## Instructions
**1.** In two sentences, what does the article on home solar power say?
**2.** Reproduce the article on home solar power word for word, from "The Environmental Protection" to "electricity-related carbon pollution.".

## Selected excerpt
■ ■ ■

Keeping fossil fuel emissions from adding to the buildup in our atmosphere is vital. But can one household’s energy choices really make a difference?
It can. An understanding of one home’s impact is moving people to make the change to solar power now.
What’s more, no resident does this alone. Today, entire cities and even states are shifting to renewable power. Our collective impact offers an even more compelling reason to let your home soak up those rays.
Solar Power: Zero Greenhouse Gas Emissions
Household greenhouse emissions vary. Yet when you opt into solar energy, your protective impact on our atmosphere is real and measurable. If you’d like to see a figure that accounts for your local variables, use this map to calculate your household emissions.
Now, say your total yearly household emissions add up to the national average, about 9 and a half metric tons. Then, say you decide to run your household electricity on solar power. After you switch over, everything running on your home electric account will create zero new global warming emissions. Even if you still use natural gas for heating, your electricity shift can spare the atmosphere more than 6 metric tons of CO2 equivalent yearly.
Supporting the U.S. Clean Power Plan
When you make the shift to solar energy in your home, you make a respectable impact in tackling the global problem of greenhouse gas emissions.
Your role as a residential user of solar energy really shines in a national policy context. Let’s take a look.
The Environmental Protection Agency introduced the Clean Power Plan in 2015. This is the key U.S. policy for lowering electricity-related carbon pollution.
The plan is the very foundation for our country’s strategy to reduce the threat posed by climate change around the world. To follow the plan, together we must, by 2030, attain a 32% decrease in carbon emissions through our use of electricity, relative to the 2005 baseline.
Does your personal shift to solar power help the United States meet this emissions reduction goal? It does.
Good News From the Cities
By 2016, renewable sources accounted for approximately 15% of electricity generation. How is this happening?
Georgetown, Texas, for one, is among the pioneering U.S. cities now totally powered by renewables. Georgetown, with 50,000 residents, is 30 miles from Austin.
Bigger cities, including Pittsburgh and Atlanta, have resolved to become 100% renewable too.
Research done at Lawrence Berkeley National Laboratory credits the renewable power industry for about 200,000 jobs, so the social benefits are far-reaching.
Read More: Ways to Leverage Solar Energy in Your Home Even If You Can’t Afford Panels
State Policies Make Good
Whole states are now well into the shift. In addition to addressing climate concerns, solar power offers a varied and attractive set of benefits. Some of the gains are monetary.
Recently the Department of Energy, along with the Lawrence Berkeley National Laboratory, reported on policies requiring a certain amount of a state’s overall energy to come from wind and solar energy. Their report states that these state policies, called “renewable standards,” added up to savings of $1.2 billion, through lowered wholesale energy prices.
Another report, issued by DBL Investors, shows us that the 10 states leading the shift to renewable power achieved lower electricity price hikes than did the 10 states where adoption is slowest.
Meeting New Home Buyers’ Expectations
New technologies increasingly save individual customers money directly. Moreover, homes featuring solar panels and other energy-efficient features are likely to sell more quickly than homes that have not installed them.

■ ■ ■

## Material shown
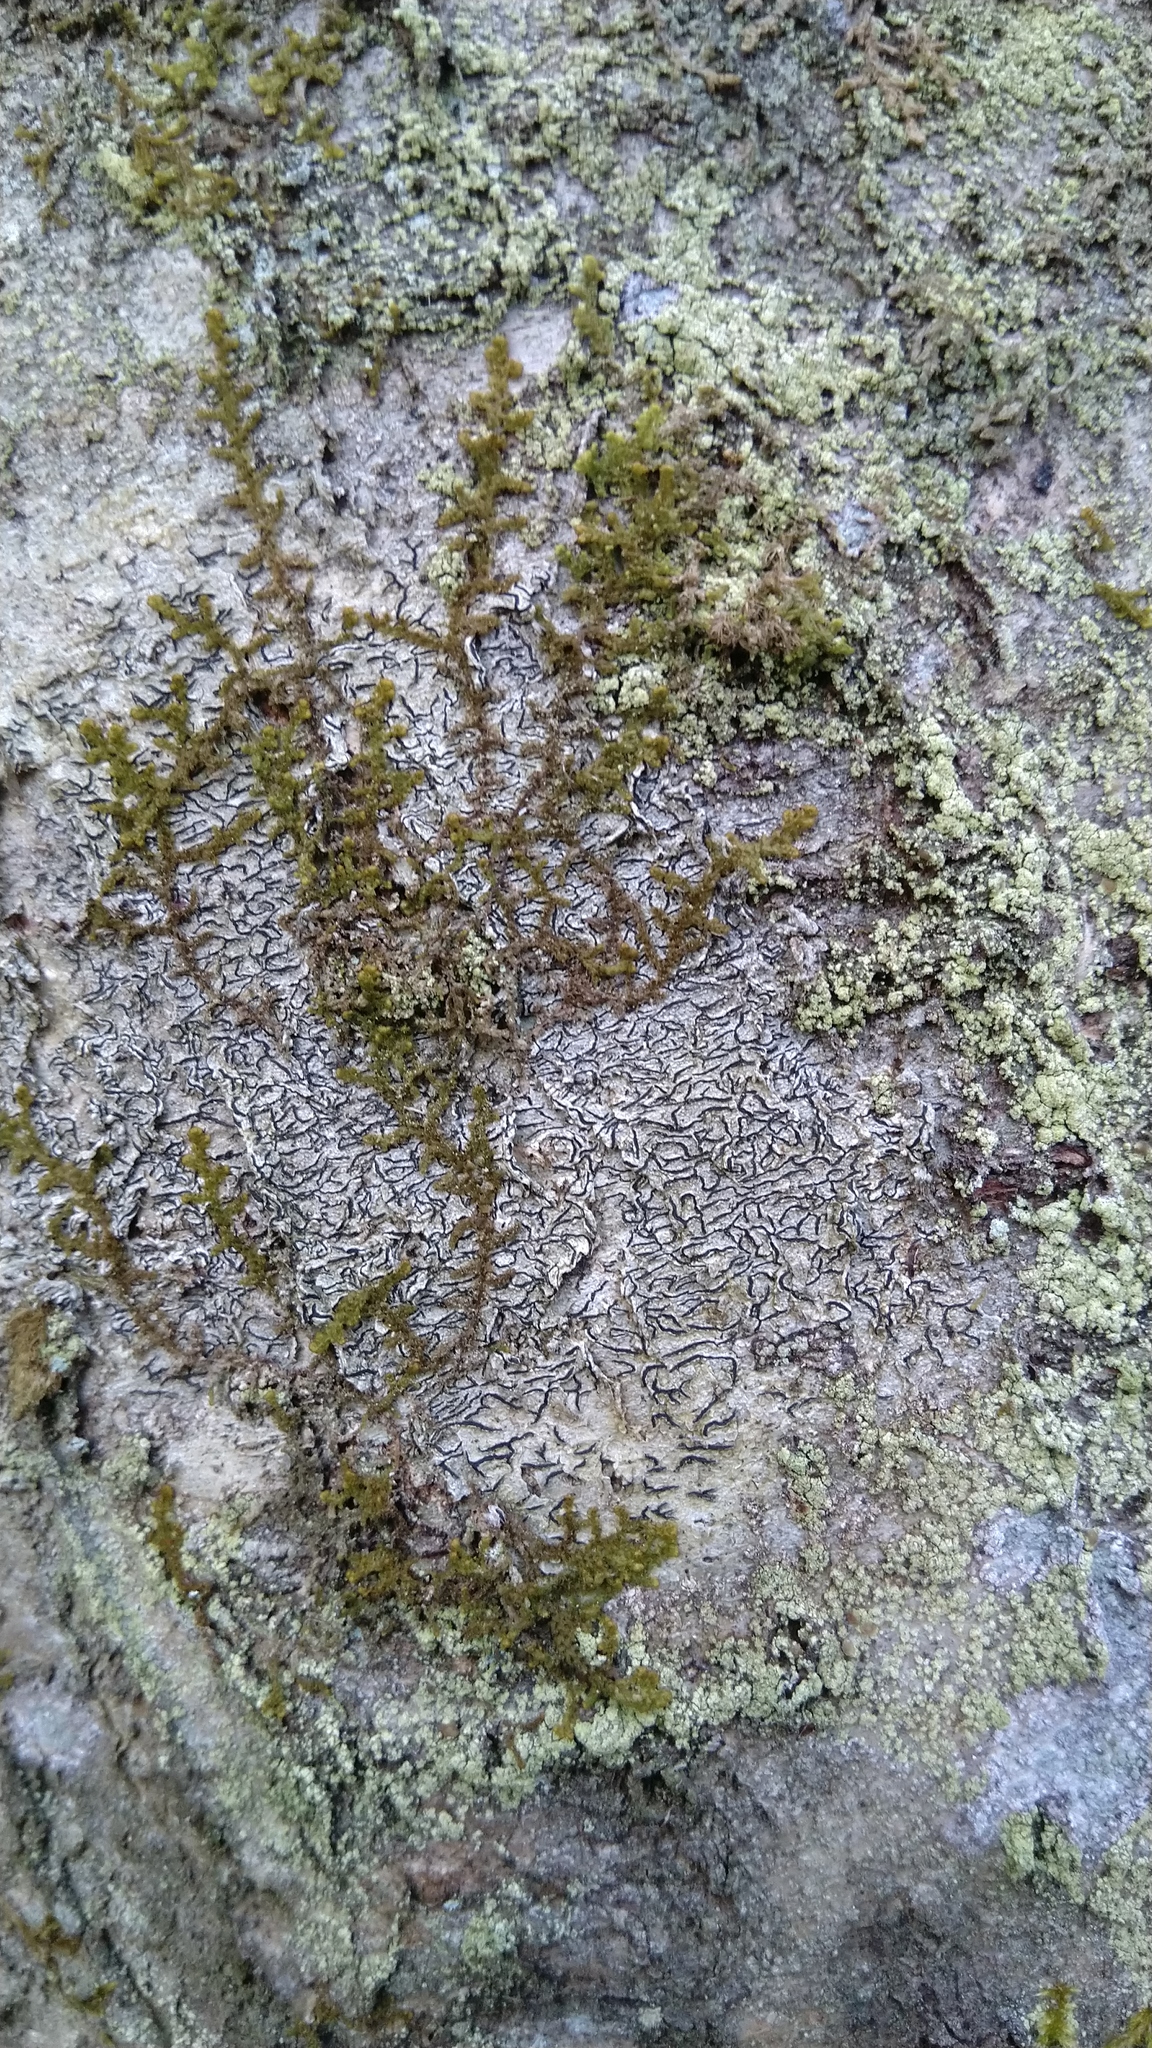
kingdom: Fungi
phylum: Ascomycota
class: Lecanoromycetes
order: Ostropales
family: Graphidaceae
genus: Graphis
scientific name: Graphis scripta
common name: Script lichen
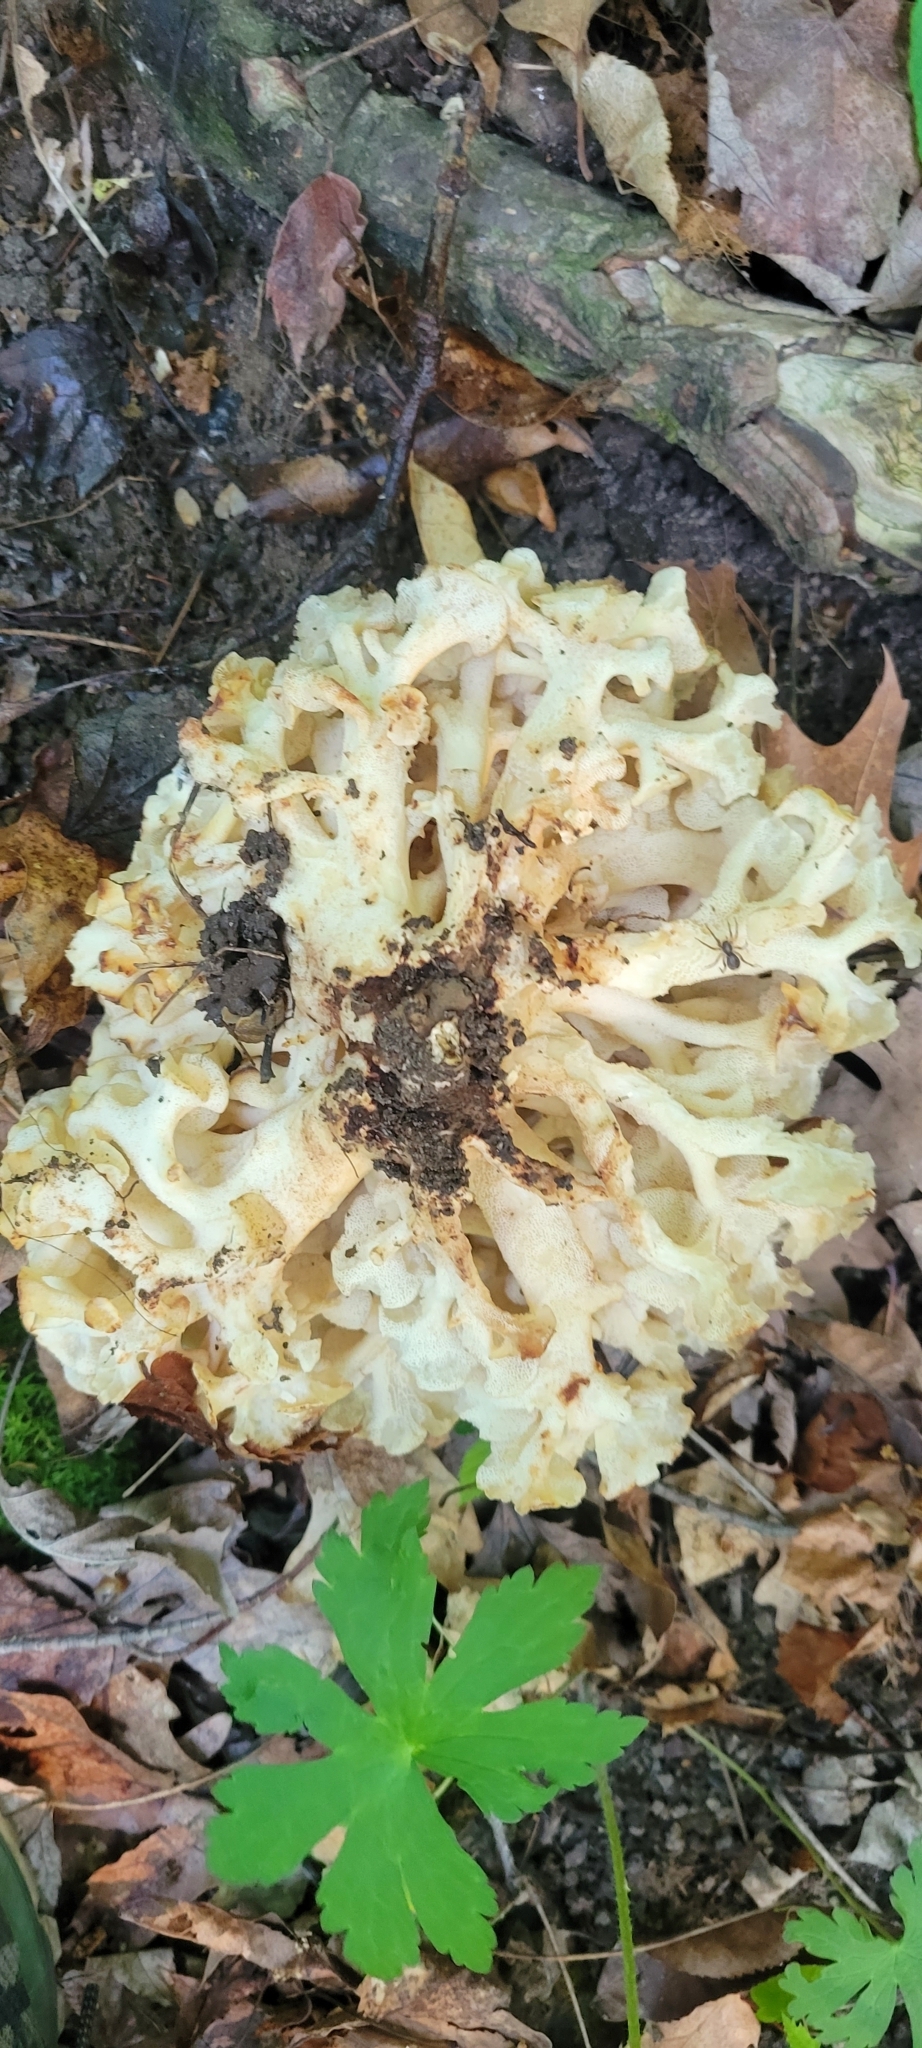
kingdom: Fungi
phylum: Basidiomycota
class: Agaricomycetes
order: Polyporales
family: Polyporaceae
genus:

■ ■ ■

## Exercise answers
**1.** Running a household's electricity on solar power creates zero new global warming emissions and can spare the atmosphere more than 6 metric tons of CO2 equivalent a year for a home at the national average. That shift helps the United States meet the Clean Power Plan's goal of a 32% cut in electricity-related carbon emissions by 2030 relative to 2005, while cities and states moving to renewables report benefits such as about 200,000 jobs and $1.2 billion in savings from state renewable standards.

**2.**
The Environmental Protection Agency introduced the Clean Power Plan in 2015. This is the key U.S. policy for lowering electricity-related carbon pollution.